Reputation: 6702
I'm very new to Rust and I'm having trouble figuring out how to handle ownership (and lifetime?) in this case. I'm not new to programming and I'm actually re-implementing something that already works in JS (https://sheraff.github.io/boids/).
In this context, Universe
is basically a "simulation" environment containing many Entity
. On each universe.tick()
, each Entity
needs to know which other Entity
it can "see". For that, entity.update()
takes a list of Entity
as an argument.
As a result, I have this piece of script that I can't seem to find a good ownership structure for:
for mut entity in self.entities {
entity.update(&self.entities);
}
How would you go about it?
I could tell you what I have tried but it feels like I have tried everything I could think of, including reading the Rust book, and I've had all the possible error messages... Sorry.
PS: of course, in time, it's not the entire list of entities that would be passed in entity.update
but a filtered list.
Below is a general simplification of the code structure:
pub struct Entity {
pub point: Point,
vision: Cone,
angle: Angle
}
impl Entity {
pub fn update(&mut self, entities: &Vec<Entity>) {
// ...
}
}
pub struct Universe {
pub entities: Vec<Entity>
}
impl Universe {
pub fn new() -> Universe {
let mut entities: Vec<Entity> = vec![];
for _ in 1..200 {
let mut entity = Entity::new();
entities.push(entity);
}
Universe {
entities
}
}
pub fn tick(&self) {
for mut entity in self.entities {
entity.update(&self.entities);
}
}
}
Upvotes: 0
Views: 109
Reputation: 9746
If each entity needs to know about each entity, then it seems like it's not the entity that's responsible for the update. You should probably refactor from a method on the entity to a function that operates on all entities.
Iterating over the entities in a nested loop is a bit difficult. One solution would be to iterate over one copy of the array and allow the other loop to take a mutable reference.

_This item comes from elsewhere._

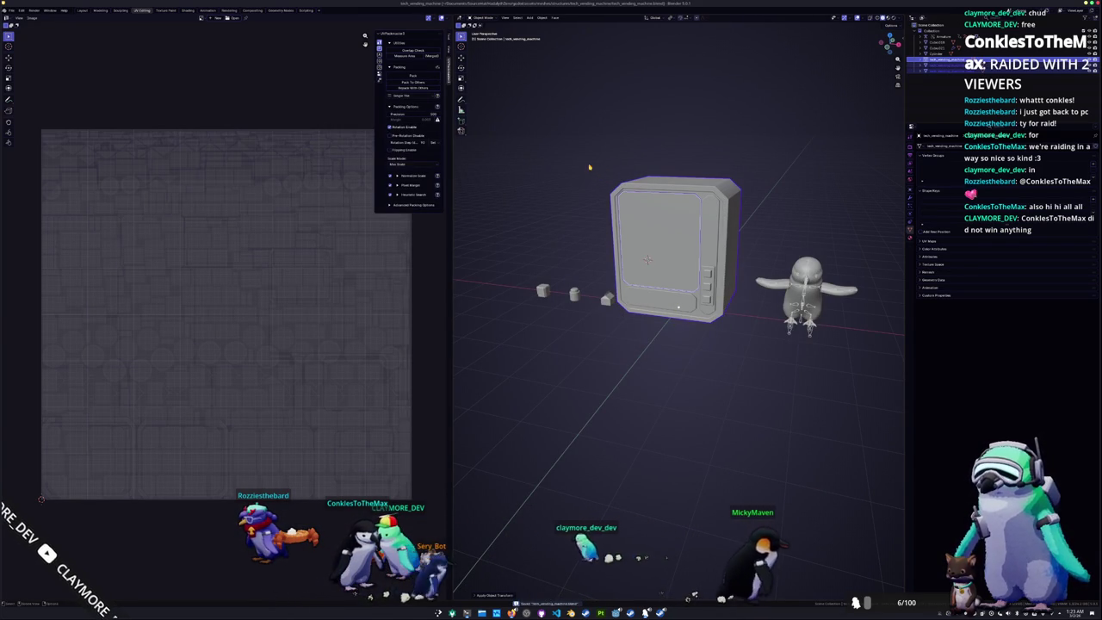
click(10, 10)
mouse_move(22, 105)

pub fn update_entities(entities: &mut Vec<Entity>) {
for a in entities.clone() {
for mut entity in entities.iter_mut() {
if entity.id == a.id { // If you can compare them, otherwise use indexed for loop and compare indices.
continue;
}
// Do stuff.
}
}
}
The reason why you need to copy is because of the golden rule of Rust: you can have either one mutable reference or any number of immutable references. Nested for loops break this rule because you need one mutable reference and one immutable.